The problem: The entries that follow need to be reproduced exactly, minus any images.

[Start of Attachment]

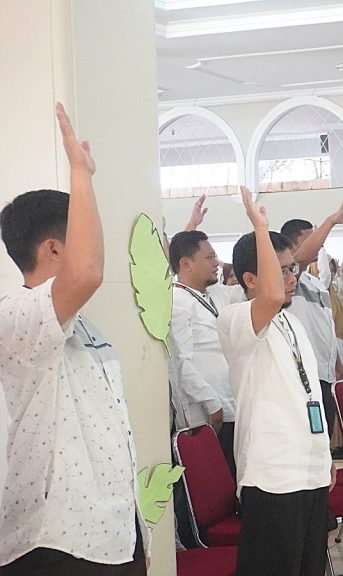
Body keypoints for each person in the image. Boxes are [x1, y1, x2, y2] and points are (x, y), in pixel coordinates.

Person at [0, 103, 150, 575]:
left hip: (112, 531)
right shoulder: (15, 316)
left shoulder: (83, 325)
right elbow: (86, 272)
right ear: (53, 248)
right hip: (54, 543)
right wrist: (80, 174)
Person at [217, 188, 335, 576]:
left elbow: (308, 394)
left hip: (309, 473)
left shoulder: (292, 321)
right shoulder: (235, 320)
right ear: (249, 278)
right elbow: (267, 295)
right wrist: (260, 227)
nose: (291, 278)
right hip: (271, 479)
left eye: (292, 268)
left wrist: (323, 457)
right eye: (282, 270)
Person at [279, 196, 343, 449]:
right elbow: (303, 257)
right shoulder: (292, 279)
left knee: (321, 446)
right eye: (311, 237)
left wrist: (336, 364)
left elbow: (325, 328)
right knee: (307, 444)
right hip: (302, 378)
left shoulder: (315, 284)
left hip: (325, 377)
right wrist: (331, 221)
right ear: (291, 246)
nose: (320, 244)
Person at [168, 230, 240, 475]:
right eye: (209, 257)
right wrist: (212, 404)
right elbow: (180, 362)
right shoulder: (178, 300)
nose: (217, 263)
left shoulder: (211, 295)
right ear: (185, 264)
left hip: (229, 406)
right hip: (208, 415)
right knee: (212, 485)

[End of Attachment]

Result for this task:
Body keypoints for each person in the image. Boxes are [x1, y1, x2, y2] and points are (x, y), in pixel coordinates.

Person at [0, 103, 150, 575]:
left hip: (112, 531)
right shoulder: (15, 316)
left shoulder: (83, 325)
right elbow: (86, 272)
right ear: (53, 248)
right hip: (54, 543)
right wrist: (80, 174)
Person at [217, 188, 335, 576]:
left elbow: (308, 394)
left hip: (309, 473)
left shoulder: (292, 321)
right shoulder: (235, 320)
right ear: (249, 278)
right elbow: (267, 295)
right wrist: (260, 227)
nose: (291, 278)
right hip: (271, 479)
left eye: (292, 268)
left wrist: (323, 457)
right eye: (282, 270)
Person at [279, 196, 343, 449]:
right elbow: (303, 257)
right shoulder: (292, 279)
left knee: (321, 446)
right eye: (311, 237)
left wrist: (336, 364)
left elbow: (325, 328)
right knee: (307, 444)
right hip: (302, 378)
left shoulder: (315, 284)
left hip: (325, 377)
right wrist: (331, 221)
right ear: (291, 246)
nose: (320, 244)
Person at [168, 230, 240, 475]:
right eye: (209, 257)
right wrist: (212, 404)
right elbow: (180, 362)
right shoulder: (178, 300)
nose: (217, 263)
left shoulder: (211, 295)
right ear: (185, 264)
left hip: (229, 406)
right hip: (208, 415)
right knee: (212, 485)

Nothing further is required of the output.